I must be mixing things up when I think of power in watts in this respect. I guess that explains why none of these tools consider voltage in the calculation.

But the power is expressed in Watts, so nothing wrong with your understanding here. What I feel might be the case with your understanding is the common misconception many beginners fall under and that would be, despite knowing the Ohm's law in general, still thinking about the voltage and the current as somehow "decoupled".

Let's attack this from a different angle: if the resistance of the given length of trace is constant (and we ignore the temperature effects now for the sake of simplicity), both voltage and current are strictly dependent. You change one, the other follows. So, let's assume you have a trace whose resistance measures 2 Ohms end to end. If you apply a voltage difference of 5V across it, the current of 2.5A will flow. To put it different way, you NEED 5V to "force" 2.5A current through 2 Ohm resistance so there's no point stating both. Continuing, in this case it is a mistake to argue that "5A@5V is more power than 2.5A@5V" or that "2.5A@10V is more power than 2.5A@5V". Your resistor is 2 Ohm so you simply cannot assume any arbitrary voltage and any arbitrary current. If you measure 5A of current, that means there's 10V across your trace's ends. If you measure 3V across your trace, that means there's 1.5A flowing through it. There is no magical box that lets you dial both of them independently through a given constant resistance.
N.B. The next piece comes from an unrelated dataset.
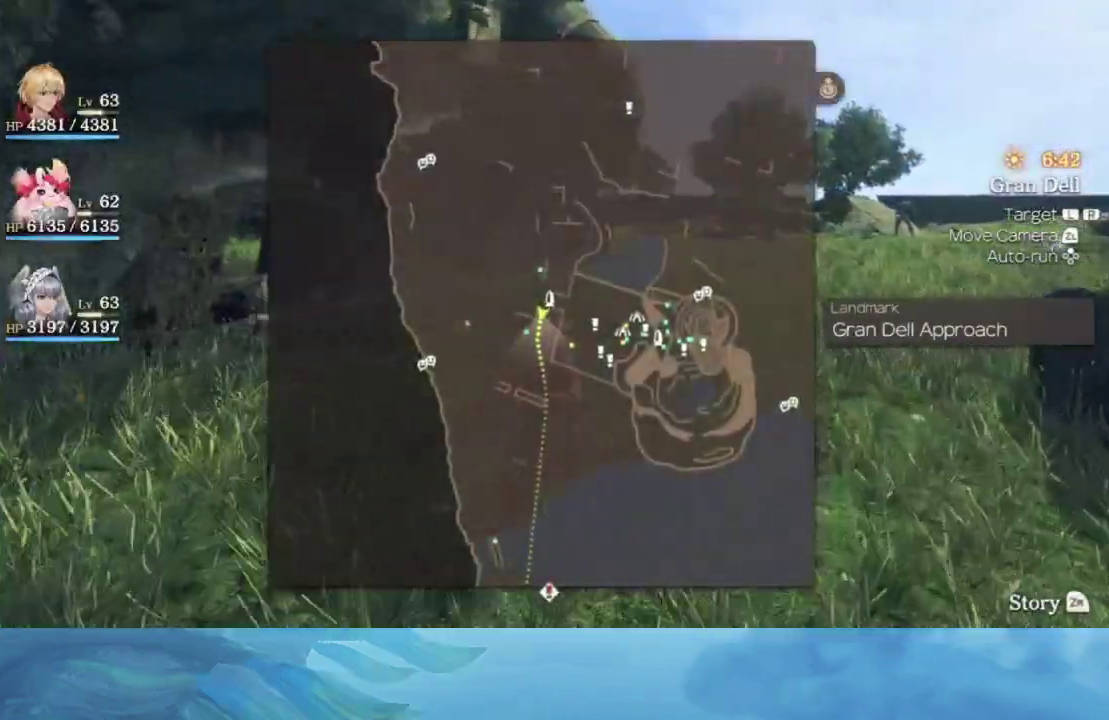
{"buttons": [], "left_stick": "up", "right_stick": "center", "events": [[233, "L1", "down"], [383, "L1", "up"]]}
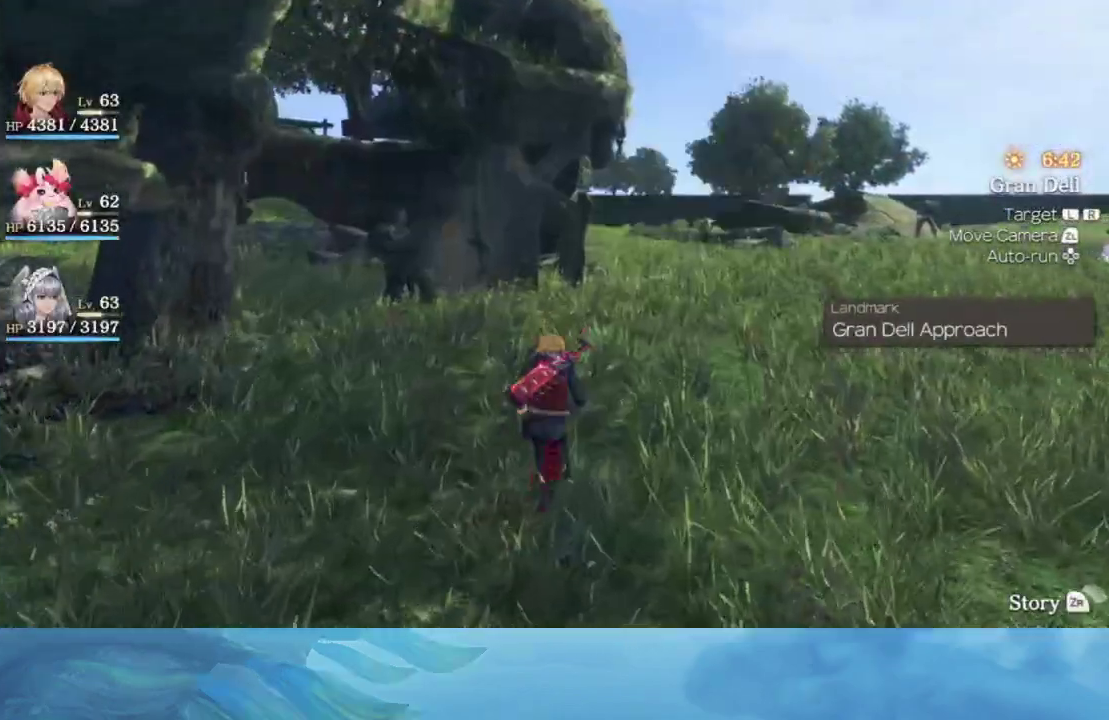
{"buttons": ["L1"], "left_stick": "up", "right_stick": "center", "events": [[450, "L1", "down"]]}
I think at least some of this misunderstanding results from the way DC power adapter manufacturers specify their parameters. Far to many times have I heard that "you cannot use this power supply with this device: it provides 5V, 2A and the device needs 5V, 1A so it will burn out". Once more, not the case. How you should read the DC power bricks' specs is: both of them are constant 5V voltage sources so both of them will be good for my device that needs 5V at 500 mA. Where they differ is, the beefier one should be able to safely provide a current of up to 2A once loaded with an equivalent resistance low enough for the 2 amps of current to be able to flow at 5 volts and that would be 2.5 Ohms.